→ **Problem requirements**
Exactly the lines from the one with "Tech Lead Overview" through the end of the data below must be set down, and no pictures with them.
Entries provided below:
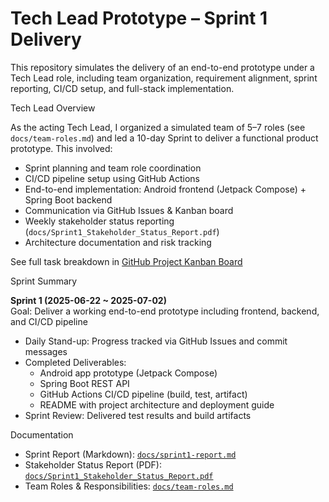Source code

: # Tech Lead Prototype – Sprint 1 Delivery

This repository simulates the delivery of an end-to-end prototype under a Tech Lead role, including team organization, requirement alignment, sprint reporting, CI/CD setup, and full-stack implementation.

Tech Lead Overview

As the acting Tech Lead, I organized a simulated team of 5–7 roles (see `docs/team-roles.md`) and led a 10-day Sprint to deliver a functional product prototype. This involved:

- Sprint planning and team role coordination
- CI/CD pipeline setup using GitHub Actions
- End-to-end implementation: Android frontend (Jetpack Compose) + Spring Boot backend
- Communication via GitHub Issues & Kanban board
- Weekly stakeholder status reporting (`docs/Sprint1_Stakeholder_Status_Report.pdf`)
- Architecture documentation and risk tracking

See full task breakdown in [GitHub Project Kanban Board](https://github.com/Ericcheungn/techlead-ci-kotlin-demo/projects)

Sprint Summary

**Sprint 1 (2025-06-22 ~ 2025-07-02)**  
Goal: Deliver a working end-to-end prototype including frontend, backend, and CI/CD pipeline

- Daily Stand-up: Progress tracked via GitHub Issues and commit messages  
- Completed Deliverables:
  - Android app prototype (Jetpack Compose)
  - Spring Boot REST API
  - GitHub Actions CI/CD pipeline (build, test, artifact)
  - README with project architecture and deployment guide
- Sprint Review: Delivered test results and build artifacts

Documentation

- Sprint Report (Markdown): [`docs/sprint1-report.md`](./docs/sprint1-report.md)  
- Stakeholder Status Report (PDF): [`docs/Sprint1_Stakeholder_Status_Report.pdf`](./docs/Sprint1_Stakeholder_Status_Report.pdf)  
- Team Roles & Responsibilities: [`docs/team-roles.md`](./docs/team-roles.md)
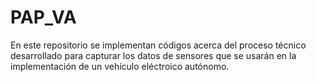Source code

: # PAP_VA

En este repositorio se implementan códigos acerca del proceso técnico desarrollado para capturar los datos de sensores que se usarán en la implementación de un vehículo eléctroico autónomo.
End of Entries provided.
→ **Response**
Tech Lead Overview

As the acting Tech Lead, I organized a simulated team of 5–7 roles (see `docs/team-roles.md`) and led a 10-day Sprint to deliver a functional product prototype. This involved:

- Sprint planning and team role coordination
- CI/CD pipeline setup using GitHub Actions
- End-to-end implementation: Android frontend (Jetpack Compose) + Spring Boot backend
- Communication via GitHub Issues & Kanban board
- Weekly stakeholder status reporting (`docs/Sprint1_Stakeholder_Status_Report.pdf`)
- Architecture documentation and risk tracking

See full task breakdown in [GitHub Project Kanban Board](https://github.com/Ericcheungn/techlead-ci-kotlin-demo/projects)

Sprint Summary

**Sprint 1 (2025-06-22 ~ 2025-07-02)**  
Goal: Deliver a working end-to-end prototype including frontend, backend, and CI/CD pipeline

- Daily Stand-up: Progress tracked via GitHub Issues and commit messages  
- Completed Deliverables:
  - Android app prototype (Jetpack Compose)
  - Spring Boot REST API
  - GitHub Actions CI/CD pipeline (build, test, artifact)
  - README with project architecture and deployment guide
- Sprint Review: Delivered test results and build artifacts

Documentation

- Sprint Report (Markdown): [`docs/sprint1-report.md`](./docs/sprint1-report.md)  
- Stakeholder Status Report (PDF): [`docs/Sprint1_Stakeholder_Status_Report.pdf`](./docs/Sprint1_Stakeholder_Status_Report.pdf)  
- Team Roles & Responsibilities: [`docs/team-roles.md`](./docs/team-roles.md)
Source code

: # PAP_VA

En este repositorio se implementan códigos acerca del proceso técnico desarrollado para capturar los datos de sensores que se usarán en la implementación de un vehículo eléctroico autónomo.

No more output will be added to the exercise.